President Carter yesterday asked Congress to create an "Agency for Consumer Advocacy," within hours in a closely coordinated display of enthusiasm, bills were introduced in the House and the Senate to do just that.

In a special message to Congress, Carter endorsed a package for four consumer proposals, including essentially the same Consumer Protection Agency which Congress passed in 1975 but never sent to the White House because of a promised veto by then-President Ford.

Yesterday's actions mean consumer groups stand a good chance of getting an agency they've lobbied for eight years. The new bills are almost identical to the 1975 versions. Senate aides rate their chance of passage by both houses as excellent.

Presidential aide Simon Lazarus said the President's proposals are "substantially or completely met by provisions which appear in one or the other of those bills."
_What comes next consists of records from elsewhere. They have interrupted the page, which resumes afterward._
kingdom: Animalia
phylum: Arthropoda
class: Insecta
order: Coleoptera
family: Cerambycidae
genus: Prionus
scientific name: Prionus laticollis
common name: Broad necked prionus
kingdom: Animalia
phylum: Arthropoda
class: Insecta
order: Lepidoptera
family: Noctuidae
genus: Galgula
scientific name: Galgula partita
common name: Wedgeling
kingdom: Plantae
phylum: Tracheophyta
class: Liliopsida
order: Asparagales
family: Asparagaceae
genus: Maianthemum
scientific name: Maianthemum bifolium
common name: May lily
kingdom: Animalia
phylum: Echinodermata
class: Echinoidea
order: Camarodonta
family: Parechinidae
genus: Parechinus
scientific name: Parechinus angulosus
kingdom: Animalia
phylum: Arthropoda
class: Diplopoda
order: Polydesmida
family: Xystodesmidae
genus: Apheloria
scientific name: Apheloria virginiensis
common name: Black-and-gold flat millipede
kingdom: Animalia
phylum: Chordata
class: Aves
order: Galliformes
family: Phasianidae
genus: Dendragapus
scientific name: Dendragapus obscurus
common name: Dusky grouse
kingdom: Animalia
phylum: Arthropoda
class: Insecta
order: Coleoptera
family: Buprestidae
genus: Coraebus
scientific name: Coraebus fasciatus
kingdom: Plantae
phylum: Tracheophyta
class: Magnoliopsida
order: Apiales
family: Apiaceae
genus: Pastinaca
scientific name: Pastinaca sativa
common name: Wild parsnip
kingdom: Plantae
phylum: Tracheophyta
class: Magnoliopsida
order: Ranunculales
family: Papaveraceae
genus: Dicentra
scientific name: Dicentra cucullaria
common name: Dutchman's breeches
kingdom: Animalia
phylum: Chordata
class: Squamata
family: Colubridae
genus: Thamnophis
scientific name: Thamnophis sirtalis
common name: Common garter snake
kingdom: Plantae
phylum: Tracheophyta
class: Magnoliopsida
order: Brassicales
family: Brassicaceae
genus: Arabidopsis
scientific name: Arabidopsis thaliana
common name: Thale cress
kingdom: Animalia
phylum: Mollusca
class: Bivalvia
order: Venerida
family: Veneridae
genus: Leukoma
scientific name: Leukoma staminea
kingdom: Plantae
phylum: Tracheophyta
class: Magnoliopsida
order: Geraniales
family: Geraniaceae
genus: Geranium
Both congressional bills would appropriate $15 million for an agency charged with advocating the views of consumers before other federal agencies.

It could, for example, urge the Federal Communications Commission to set telephone rates that benefit consumers, take a position on whether the Food and Drug Administration should ban saccharin, and advise the State Department and the White House about such actions as coffee agreements or shoe tariffs that might help hold prices down, or lobby for or against grain sales to foreign countries.

It could also take another agency to court if it thought a given decision ignored consumer views. Whether it would do those things or not would depend largely on whom Carter appointed to head the agency.

White House consumer affairs adviser Esther Peterson said the agancy would listen to consumers, but would make its own decisions about what actions to take.

An aide to Rep. Benjamin Rosenthal (D-N.Y.) author of the House bill, said it contains an exclusion preventing the consumer agency from intervening in Agriculture Department decisions on farm subsidies. The Senate bill, an aide said, contains no agricultural exclusions.

Carter's message also urged Congress to pass legislation giving citizens more of a right to sue the government, more chances to file class actions suits, and more help in making their views known to federal agencies and in court suits.

"As the federal government has grown, individual citizens have found it harder to learn how and where and when to go to influence the many government decisions which make a difference in their lives," the President said in his message.

"These measures - and the others which members of my administration will discuss in the months ahead - will enhance the consumer's influence within the government without creating another unwiedly bureaucracy," he said.

Peterson said the Office of Managament and Budget would decide what specific consumer-oriented activities now being performed by various agencies would be transferred into the new agency

Rosenthal told a news conference it may be necessary to keep some of the consumer coordinator offices that President Ford set up in 17 agencies as an alternative to an independent Consumer Protection Agency.

Joan Braden, whom Ford named consumer coordinator at the State Department, said yesterday she thinks both an independent agency and the consumer coordinators are necessary.